EXERCISE BRIEF:
Your task is to repeat the entries exactly. Leave the pictures out.

TASK DATA:
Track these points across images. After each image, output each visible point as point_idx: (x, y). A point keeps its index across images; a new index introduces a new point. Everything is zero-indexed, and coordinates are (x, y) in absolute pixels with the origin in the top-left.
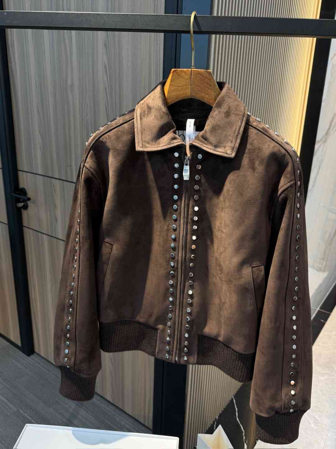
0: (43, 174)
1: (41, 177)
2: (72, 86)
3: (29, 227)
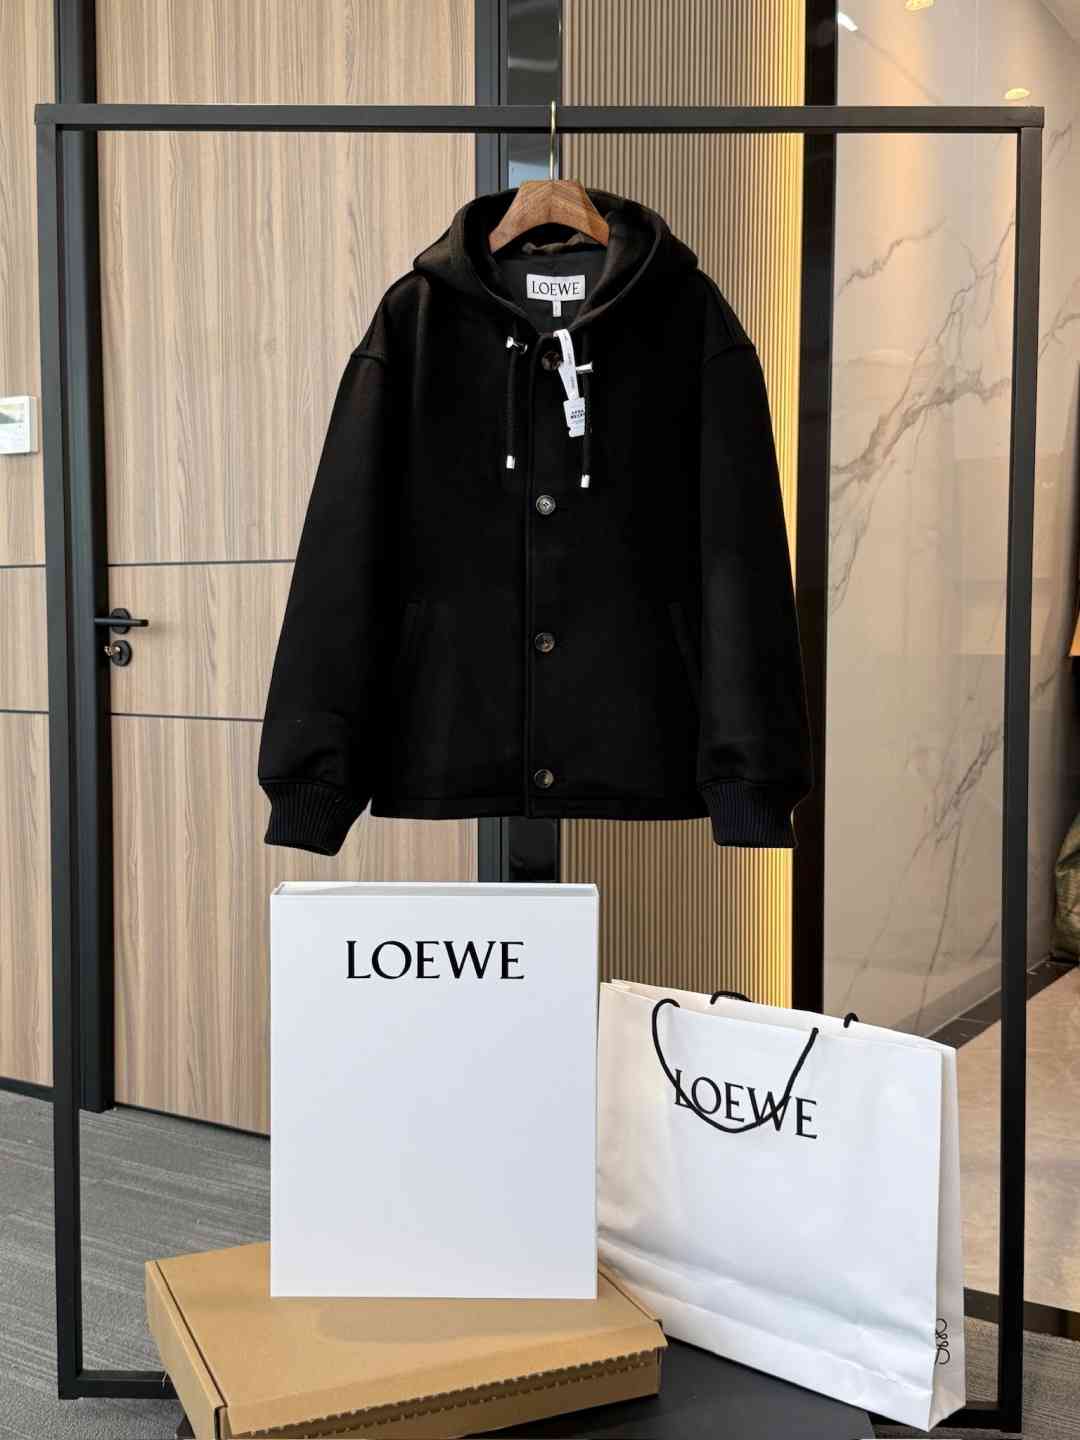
2: (271, 344)
3: (128, 712)
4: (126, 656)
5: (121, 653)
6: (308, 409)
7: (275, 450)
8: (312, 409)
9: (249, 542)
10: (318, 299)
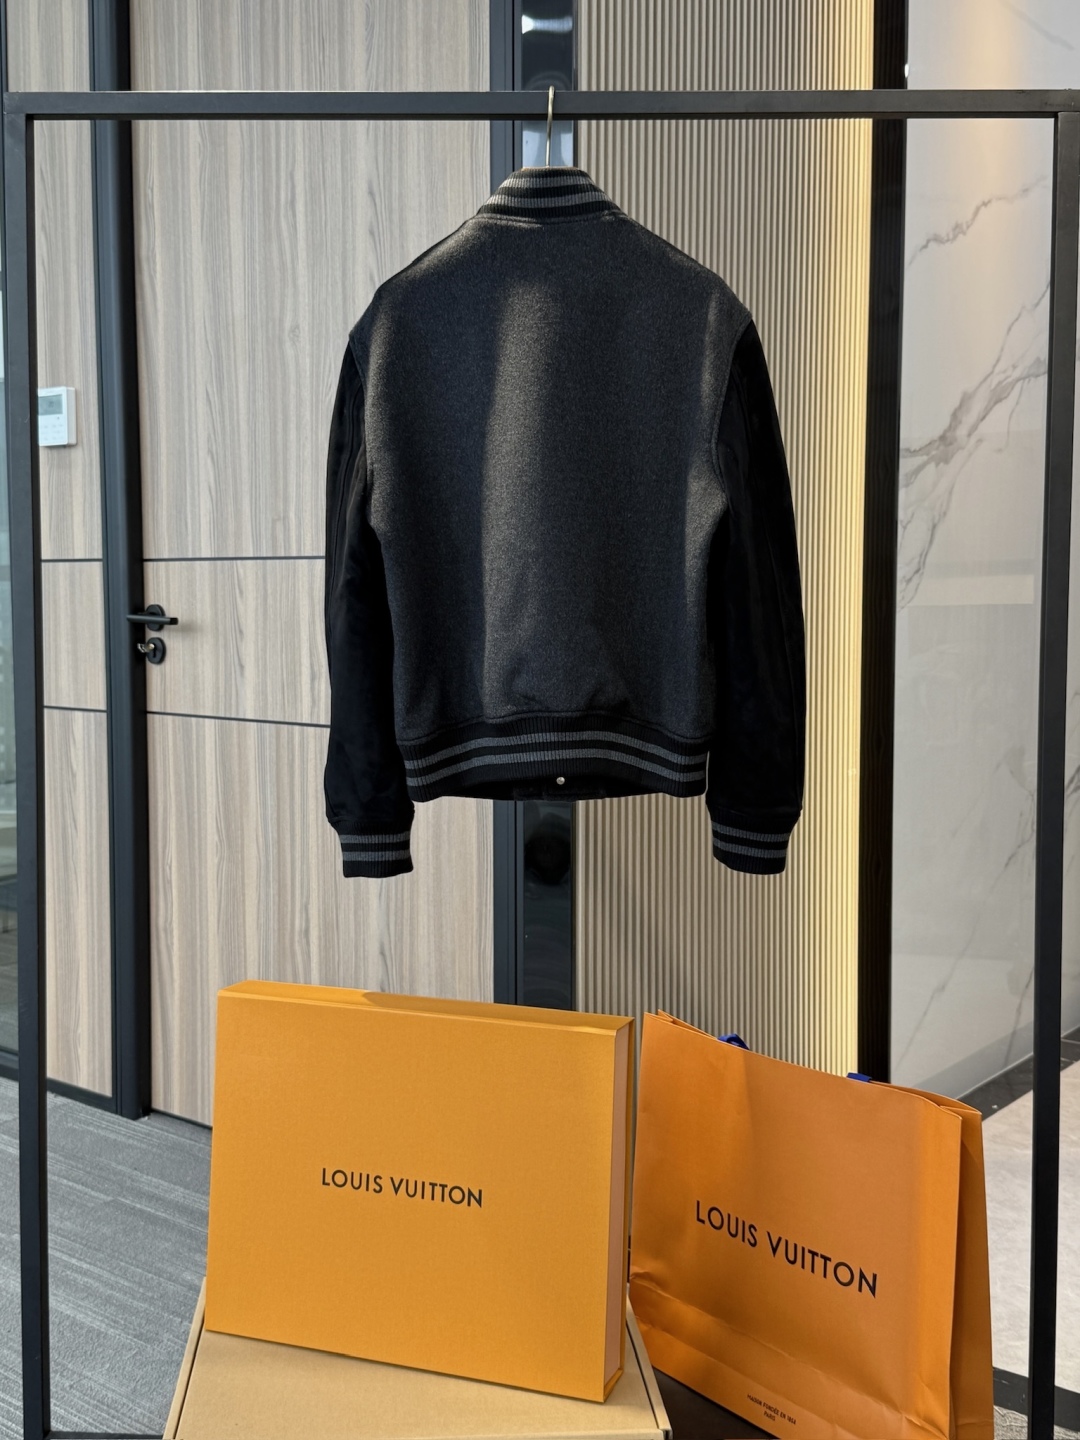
0: (213, 556)
1: (207, 562)
3: (163, 711)
4: (160, 653)
5: (155, 649)
9: (274, 538)
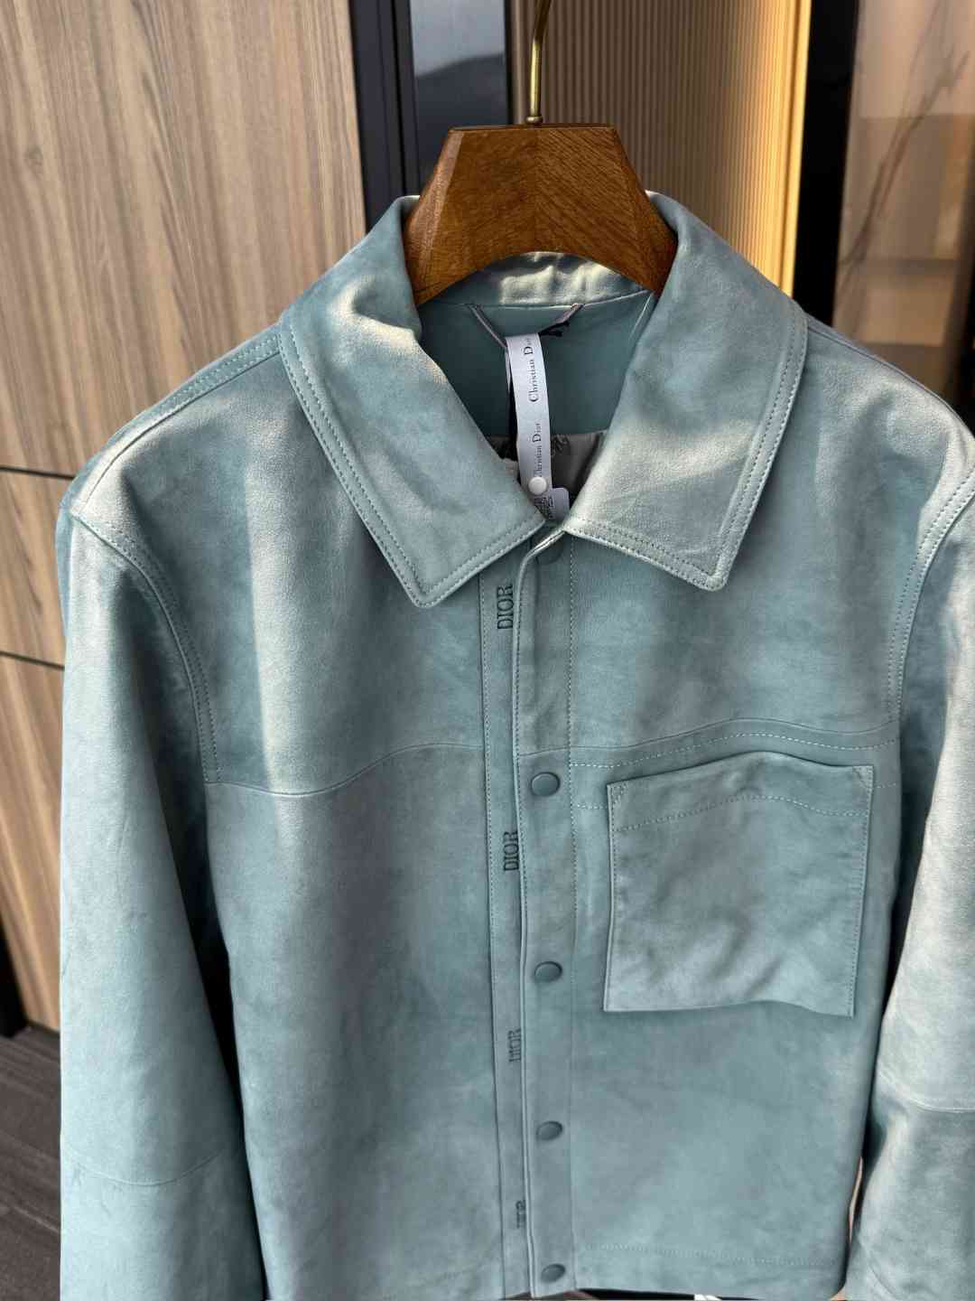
2: (34, 153)
6: (105, 268)
7: (66, 321)
8: (111, 267)
9: (51, 448)
10: (95, 89)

RESULT BELOW:
Track these points across images. After each image, output each visible point as point_idx: (x, y). A point keeps its index across images; a new index introduces a new point. Everything is zero-indexed, and coordinates are (x, y) in absolute pixels with the origin in the top-left.
0: (43, 174)
1: (41, 177)
2: (72, 86)
3: (29, 227)
2: (271, 344)
3: (128, 712)
4: (126, 656)
5: (121, 653)
6: (308, 409)
7: (275, 450)
8: (312, 409)
9: (249, 542)
10: (318, 299)
0: (213, 556)
1: (207, 562)
3: (163, 711)
4: (160, 653)
5: (155, 649)
9: (274, 538)
2: (34, 153)
6: (105, 268)
7: (66, 321)
8: (111, 267)
9: (51, 448)
10: (95, 89)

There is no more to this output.